*** Opening of PASSAGE ***

Design and Application of Distributed System of CPCI Bus

Large-scale systems should adopt a distributed network architecture and be open and scalable to adapt to the ever-changing application environment and needs. Each module in the system should be responsible for processing different types of data and should be relatively independent and autonomous. At the same time, they should be interconnected at different levels to achieve mutual access and collaborative work. The system should also have good integration, requiring an effective component construction framework at the functional level and a unified data interaction platform at the component level [1].

Based on the above analysis, we choose CPCI bus as the data communication platform of the distributed system. CPCI bus technology is a combination of PCI bus technology and mature European card assembly technology. In terms of electrical, logical and software functions, it is fully compatible with PCI standards and breaks through the limitation of 4 slots of PCI standard. Compared with VME bus modules, it is low-priced and has the advantages of openness, easy expansion and high density. At the same time, it can achieve 99.999% high availability. The use of CPCI bus technology and hardware interface design specifications can utilize its multi-module plug-in card design advantages to support distributed processing of multiple services and realize seamless connection of modular data processing units, providing high-speed and reliable guarantees for distributed data exchange. It is very suitable as a distributed system business processing communication platform and is also suitable for wide application in communication and embedded systems [2-4].

This paper presents a communication system design based on CPCI bus. The system adopts a distributed network architecture and supports the processing and data interaction of multiple packet switching services. The paper first presents the system structure and principle design, and proposes a message storage and address information maintenance strategy based on the "drawer mechanism" to address the difficulties of cross-bus communication of distributed business processing modules. It also describes the implementation of key technologies such as data interference-free transmission, and finally gives a technical summary and outlook.

*** Close of PASSAGE ***

▶ **BRIEF A**
Repeat word for word the part of the CPCI bus passage that starts at the words "This paper presents" and ends after "summary and outlook.".

*** Opening of THE DATA ***

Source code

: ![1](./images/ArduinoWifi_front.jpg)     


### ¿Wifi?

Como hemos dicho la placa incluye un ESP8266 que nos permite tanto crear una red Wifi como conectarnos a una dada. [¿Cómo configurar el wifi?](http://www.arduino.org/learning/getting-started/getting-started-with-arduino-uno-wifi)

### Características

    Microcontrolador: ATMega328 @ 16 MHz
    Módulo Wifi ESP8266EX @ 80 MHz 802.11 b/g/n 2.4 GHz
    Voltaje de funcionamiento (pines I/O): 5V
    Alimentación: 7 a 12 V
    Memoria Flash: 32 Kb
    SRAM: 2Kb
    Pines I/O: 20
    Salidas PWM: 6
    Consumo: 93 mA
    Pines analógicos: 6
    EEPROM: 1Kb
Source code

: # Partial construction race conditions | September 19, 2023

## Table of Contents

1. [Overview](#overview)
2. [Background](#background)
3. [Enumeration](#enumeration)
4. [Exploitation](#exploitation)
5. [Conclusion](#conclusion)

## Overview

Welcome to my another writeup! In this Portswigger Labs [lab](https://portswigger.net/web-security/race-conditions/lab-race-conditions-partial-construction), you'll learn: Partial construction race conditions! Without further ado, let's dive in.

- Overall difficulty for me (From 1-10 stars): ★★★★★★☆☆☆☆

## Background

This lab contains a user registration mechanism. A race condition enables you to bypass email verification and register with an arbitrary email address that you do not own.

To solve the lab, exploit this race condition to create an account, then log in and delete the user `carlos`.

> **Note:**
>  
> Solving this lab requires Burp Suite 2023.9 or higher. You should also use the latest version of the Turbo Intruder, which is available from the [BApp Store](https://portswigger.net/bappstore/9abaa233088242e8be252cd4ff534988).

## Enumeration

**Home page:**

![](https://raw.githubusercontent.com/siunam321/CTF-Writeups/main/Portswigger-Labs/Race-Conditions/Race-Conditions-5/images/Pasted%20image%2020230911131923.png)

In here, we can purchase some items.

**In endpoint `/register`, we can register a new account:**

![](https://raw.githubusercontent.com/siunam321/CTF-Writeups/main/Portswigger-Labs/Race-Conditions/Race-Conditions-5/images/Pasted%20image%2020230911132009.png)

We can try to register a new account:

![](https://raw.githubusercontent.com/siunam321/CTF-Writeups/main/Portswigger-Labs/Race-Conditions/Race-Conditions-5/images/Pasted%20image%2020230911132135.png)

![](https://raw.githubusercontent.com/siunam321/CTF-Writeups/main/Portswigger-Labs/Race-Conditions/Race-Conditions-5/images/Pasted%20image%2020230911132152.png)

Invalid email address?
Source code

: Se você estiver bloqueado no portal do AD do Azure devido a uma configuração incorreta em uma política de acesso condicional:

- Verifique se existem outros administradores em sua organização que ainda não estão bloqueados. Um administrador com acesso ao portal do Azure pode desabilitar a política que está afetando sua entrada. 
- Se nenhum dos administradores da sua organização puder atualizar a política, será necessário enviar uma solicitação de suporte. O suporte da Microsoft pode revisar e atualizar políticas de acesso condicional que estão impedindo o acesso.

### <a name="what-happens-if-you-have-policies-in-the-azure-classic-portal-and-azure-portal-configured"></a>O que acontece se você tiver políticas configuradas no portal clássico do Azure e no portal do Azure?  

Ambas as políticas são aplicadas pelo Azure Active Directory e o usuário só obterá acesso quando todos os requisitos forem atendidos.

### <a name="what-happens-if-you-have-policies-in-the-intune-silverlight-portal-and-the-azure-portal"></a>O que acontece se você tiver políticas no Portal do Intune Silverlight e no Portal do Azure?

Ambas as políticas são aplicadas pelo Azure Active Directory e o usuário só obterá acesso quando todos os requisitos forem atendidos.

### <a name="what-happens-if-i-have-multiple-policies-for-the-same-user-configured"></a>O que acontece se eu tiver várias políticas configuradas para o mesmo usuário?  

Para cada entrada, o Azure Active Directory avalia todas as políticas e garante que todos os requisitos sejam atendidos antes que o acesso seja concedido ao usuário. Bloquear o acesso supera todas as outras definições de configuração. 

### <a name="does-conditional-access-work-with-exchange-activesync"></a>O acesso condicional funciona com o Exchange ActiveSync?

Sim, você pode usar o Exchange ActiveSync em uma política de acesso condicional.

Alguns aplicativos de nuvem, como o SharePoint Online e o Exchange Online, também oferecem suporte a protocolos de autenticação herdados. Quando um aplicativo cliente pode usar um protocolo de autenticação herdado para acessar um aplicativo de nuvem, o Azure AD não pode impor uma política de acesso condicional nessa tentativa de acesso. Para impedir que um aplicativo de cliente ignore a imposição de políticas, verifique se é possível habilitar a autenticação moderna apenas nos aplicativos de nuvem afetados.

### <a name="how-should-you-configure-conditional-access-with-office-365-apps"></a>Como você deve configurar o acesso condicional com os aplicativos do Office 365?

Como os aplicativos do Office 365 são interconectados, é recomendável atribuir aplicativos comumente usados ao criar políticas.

*** Close of THE DATA ***

▶ **BRIEF B**
Rename "placa" to "tarjeta" in the records, returning only the lines from the start of the records through the line that has "### Características", with everything else unchanged.

▶ **WRITTEN RESPONSE A**
This paper presents a communication system design based on CPCI bus. The system adopts a distributed network architecture and supports the processing and data interaction of multiple packet switching services. The paper first presents the system structure and principle design, and proposes a message storage and address information maintenance strategy based on the "drawer mechanism" to address the difficulties of cross-bus communication of distributed business processing modules. It also describes the implementation of key technologies such as data interference-free transmission, and finally gives a technical summary and outlook.

▶ **WRITTEN RESPONSE B**
Source code

: ![1](./images/ArduinoWifi_front.jpg)     


### ¿Wifi?

Como hemos dicho la tarjeta incluye un ESP8266 que nos permite tanto crear una red Wifi como conectarnos a una dada. [¿Cómo configurar el wifi?](http://www.arduino.org/learning/getting-started/getting-started-with-arduino-uno-wifi)

### Características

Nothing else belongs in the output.